As long as all went well and the road foreman was peeking about…
On the PRR we went for a early quit and made a flying switch with a empty gon for a junk yard…
The other brakeman swung on board the gon and soon realized he was on the A end,he swings off and starts to swing back on the B end of the car and missed his timing.We started in hot foot pursuit of the wayward gon…The gon rolls on and rolls through the junk yard’s wooden fence and onto the street…Thankfully this happen in the wee hours of the morning and there wasn’t any vehicle traffic.
Try explaining that away in your accident investigation…We was given written reprimands.Today you would be fired.
if you didn’t have a few episodes of 5 days on paper, you were regarded as inexperienced and therefor unsuitable for promotion.
today, i hear they will fire a man for drinking!!! (although i never did)
closest i ever came to getting fired was when we discovered an asst. t/m weed weaseling by hiding in an empty gondola and we kicked a box car down on top of him real hard. he pretty much stayed in the office after that. (how many splinters will fit in one wanabe bosses behind?) all of them.
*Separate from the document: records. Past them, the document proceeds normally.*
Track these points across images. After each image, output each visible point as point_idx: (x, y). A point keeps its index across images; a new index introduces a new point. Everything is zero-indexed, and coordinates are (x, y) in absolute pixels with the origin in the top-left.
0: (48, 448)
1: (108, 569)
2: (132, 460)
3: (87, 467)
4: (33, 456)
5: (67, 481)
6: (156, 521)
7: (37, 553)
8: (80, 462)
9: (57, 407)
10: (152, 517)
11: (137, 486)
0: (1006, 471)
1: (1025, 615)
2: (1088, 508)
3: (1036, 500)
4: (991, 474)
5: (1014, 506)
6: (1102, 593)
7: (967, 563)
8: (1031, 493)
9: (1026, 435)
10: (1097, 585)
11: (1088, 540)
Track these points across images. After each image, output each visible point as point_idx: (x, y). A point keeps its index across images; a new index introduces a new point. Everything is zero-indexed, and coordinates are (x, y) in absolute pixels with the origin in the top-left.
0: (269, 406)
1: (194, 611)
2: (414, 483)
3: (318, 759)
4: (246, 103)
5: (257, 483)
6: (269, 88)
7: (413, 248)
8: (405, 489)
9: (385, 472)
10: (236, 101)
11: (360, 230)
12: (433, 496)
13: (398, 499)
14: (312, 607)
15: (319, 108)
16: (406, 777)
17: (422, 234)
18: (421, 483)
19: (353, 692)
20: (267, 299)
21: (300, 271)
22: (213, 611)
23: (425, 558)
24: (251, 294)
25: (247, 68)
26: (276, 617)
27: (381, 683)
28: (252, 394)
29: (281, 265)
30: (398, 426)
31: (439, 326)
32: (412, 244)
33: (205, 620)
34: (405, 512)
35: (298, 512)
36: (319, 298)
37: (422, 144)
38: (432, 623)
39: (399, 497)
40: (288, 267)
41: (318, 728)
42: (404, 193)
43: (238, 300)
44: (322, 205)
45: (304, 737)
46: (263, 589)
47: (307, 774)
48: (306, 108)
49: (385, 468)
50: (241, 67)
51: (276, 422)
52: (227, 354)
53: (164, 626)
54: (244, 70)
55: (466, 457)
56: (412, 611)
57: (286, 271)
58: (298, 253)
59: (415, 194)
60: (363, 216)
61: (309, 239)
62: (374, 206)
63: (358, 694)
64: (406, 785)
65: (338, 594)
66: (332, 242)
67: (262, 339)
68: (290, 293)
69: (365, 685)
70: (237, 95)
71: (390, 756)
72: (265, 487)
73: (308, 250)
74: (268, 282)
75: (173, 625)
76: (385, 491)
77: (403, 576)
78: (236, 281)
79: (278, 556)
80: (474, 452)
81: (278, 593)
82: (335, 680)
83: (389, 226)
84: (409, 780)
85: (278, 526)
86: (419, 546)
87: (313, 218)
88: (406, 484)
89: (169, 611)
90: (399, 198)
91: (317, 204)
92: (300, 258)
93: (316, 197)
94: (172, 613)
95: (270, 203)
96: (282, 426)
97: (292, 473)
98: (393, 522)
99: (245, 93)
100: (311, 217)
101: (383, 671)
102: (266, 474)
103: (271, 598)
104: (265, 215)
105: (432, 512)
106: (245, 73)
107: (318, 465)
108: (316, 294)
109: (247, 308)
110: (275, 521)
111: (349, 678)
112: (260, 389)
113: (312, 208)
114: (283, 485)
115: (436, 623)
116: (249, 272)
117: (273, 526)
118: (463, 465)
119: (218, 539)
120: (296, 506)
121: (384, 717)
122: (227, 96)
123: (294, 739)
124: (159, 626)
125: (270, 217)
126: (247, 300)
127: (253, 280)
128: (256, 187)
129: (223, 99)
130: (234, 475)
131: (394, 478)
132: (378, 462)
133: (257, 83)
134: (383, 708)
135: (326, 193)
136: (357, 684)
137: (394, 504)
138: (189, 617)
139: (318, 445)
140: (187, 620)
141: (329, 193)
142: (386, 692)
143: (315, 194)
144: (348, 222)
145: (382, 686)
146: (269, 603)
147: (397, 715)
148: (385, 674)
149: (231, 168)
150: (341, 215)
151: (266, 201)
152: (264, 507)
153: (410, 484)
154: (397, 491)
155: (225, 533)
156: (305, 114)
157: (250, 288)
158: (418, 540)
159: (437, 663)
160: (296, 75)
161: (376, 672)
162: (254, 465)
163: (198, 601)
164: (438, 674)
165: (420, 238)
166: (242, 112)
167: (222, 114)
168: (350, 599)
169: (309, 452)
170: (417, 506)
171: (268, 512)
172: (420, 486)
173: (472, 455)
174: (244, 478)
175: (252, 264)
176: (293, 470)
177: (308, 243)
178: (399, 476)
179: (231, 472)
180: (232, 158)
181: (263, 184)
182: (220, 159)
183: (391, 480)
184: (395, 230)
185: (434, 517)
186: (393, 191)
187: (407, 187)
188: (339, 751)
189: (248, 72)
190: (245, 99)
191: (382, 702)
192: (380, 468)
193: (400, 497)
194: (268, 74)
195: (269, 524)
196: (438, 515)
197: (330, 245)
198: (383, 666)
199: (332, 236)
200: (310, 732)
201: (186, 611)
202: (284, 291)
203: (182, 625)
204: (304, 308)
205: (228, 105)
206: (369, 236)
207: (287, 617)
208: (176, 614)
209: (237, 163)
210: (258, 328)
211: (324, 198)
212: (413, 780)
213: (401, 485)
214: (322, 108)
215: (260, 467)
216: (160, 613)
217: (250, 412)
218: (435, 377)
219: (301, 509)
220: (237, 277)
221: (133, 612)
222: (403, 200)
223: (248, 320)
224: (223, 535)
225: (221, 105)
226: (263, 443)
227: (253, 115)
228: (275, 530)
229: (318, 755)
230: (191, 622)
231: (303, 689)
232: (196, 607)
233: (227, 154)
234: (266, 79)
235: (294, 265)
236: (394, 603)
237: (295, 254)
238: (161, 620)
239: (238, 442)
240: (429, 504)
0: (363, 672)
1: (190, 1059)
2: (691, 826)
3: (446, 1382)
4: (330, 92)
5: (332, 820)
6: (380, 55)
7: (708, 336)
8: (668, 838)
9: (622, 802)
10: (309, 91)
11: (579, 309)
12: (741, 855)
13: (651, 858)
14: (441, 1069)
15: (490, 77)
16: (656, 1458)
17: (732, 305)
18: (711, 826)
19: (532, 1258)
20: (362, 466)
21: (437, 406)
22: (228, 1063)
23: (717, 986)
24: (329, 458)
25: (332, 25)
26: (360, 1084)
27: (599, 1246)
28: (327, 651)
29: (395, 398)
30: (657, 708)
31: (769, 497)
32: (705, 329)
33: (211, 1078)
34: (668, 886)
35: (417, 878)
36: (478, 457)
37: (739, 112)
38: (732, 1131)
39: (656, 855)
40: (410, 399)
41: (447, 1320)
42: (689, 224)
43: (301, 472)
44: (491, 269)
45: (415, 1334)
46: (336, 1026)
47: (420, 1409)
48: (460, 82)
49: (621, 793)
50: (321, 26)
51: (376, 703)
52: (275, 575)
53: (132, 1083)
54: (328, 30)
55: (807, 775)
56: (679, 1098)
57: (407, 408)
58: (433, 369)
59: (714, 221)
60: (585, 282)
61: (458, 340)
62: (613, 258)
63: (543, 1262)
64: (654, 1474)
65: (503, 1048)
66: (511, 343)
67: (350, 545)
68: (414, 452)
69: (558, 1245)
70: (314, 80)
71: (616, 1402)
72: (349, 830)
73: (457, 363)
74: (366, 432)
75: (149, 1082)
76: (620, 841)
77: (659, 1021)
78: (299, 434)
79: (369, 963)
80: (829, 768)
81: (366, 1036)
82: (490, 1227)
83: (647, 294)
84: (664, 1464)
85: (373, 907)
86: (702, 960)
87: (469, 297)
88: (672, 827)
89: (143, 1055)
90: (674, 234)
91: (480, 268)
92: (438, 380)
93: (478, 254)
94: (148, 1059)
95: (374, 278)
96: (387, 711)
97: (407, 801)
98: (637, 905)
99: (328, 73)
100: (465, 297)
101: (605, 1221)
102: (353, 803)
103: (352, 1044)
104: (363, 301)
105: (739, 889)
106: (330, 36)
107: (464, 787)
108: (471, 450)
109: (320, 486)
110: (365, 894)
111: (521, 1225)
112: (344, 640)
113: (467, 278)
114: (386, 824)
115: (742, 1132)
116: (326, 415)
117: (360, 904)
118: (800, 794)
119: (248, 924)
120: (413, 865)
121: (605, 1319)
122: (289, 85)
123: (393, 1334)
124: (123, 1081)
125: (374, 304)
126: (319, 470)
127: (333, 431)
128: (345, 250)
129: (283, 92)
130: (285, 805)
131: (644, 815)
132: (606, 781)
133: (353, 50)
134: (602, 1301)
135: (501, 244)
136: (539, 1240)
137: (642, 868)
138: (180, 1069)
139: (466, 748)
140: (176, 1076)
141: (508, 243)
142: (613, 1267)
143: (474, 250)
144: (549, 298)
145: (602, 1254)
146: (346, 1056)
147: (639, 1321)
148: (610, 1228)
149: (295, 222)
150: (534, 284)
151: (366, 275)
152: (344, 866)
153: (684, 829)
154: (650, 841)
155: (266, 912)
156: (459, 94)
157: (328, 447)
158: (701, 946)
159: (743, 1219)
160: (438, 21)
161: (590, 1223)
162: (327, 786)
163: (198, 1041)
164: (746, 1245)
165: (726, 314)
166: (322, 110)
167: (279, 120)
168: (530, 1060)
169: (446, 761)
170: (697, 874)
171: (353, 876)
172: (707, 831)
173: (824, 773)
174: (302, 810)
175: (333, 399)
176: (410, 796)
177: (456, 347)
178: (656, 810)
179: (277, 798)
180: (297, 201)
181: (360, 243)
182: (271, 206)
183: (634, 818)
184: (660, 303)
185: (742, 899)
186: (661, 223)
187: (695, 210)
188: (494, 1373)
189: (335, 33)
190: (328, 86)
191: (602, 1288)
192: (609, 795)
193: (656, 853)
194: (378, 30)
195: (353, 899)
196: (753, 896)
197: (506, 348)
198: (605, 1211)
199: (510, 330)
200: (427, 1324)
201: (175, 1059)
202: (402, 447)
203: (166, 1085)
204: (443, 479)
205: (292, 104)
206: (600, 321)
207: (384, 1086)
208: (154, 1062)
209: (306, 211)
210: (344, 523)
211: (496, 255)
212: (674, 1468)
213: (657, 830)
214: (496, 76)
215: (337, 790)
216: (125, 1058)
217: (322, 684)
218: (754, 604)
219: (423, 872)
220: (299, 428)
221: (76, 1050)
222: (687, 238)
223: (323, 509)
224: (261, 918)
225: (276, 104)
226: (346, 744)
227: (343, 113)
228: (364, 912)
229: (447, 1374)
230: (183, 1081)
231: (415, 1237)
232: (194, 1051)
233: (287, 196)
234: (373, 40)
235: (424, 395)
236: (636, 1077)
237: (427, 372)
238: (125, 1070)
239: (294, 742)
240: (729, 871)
point of all this is that hard couplings had a rightful place in the overall scheme of things.
If only the engine or a couple of cars are moving, not much momentum (especially if the cars are empty). I’ve seen 2 gp38-2’s pull about 6 cars (prob empty) pretty fast from a local dealer (about 20 mph) and it accelerated to that in about 2 car lengths.
I turn off momentum while switching, making gradual throttle changes according to how many cars I do (or don’t) have coupled together. After the train is made, apply a momentum value (I have NCE) depending on how many ‘tons’ I have behind the loco and then hit the road. I generally slow early, and creep into a siding or up to a signal.
kind of interesting when you consider momentum and inertia in the real world. read some of the old icc accident reports and note the slow speeds at which fatalities occurred.
run two automobiles together at 10 mph and you get a couple of guys looking at their bumpers and cussing each other out.
run a couple of 5000 ton trains together, even, at low speed and see what happens. with all that weight moving, they just keep on coming until you have a giant pile of scrap metal.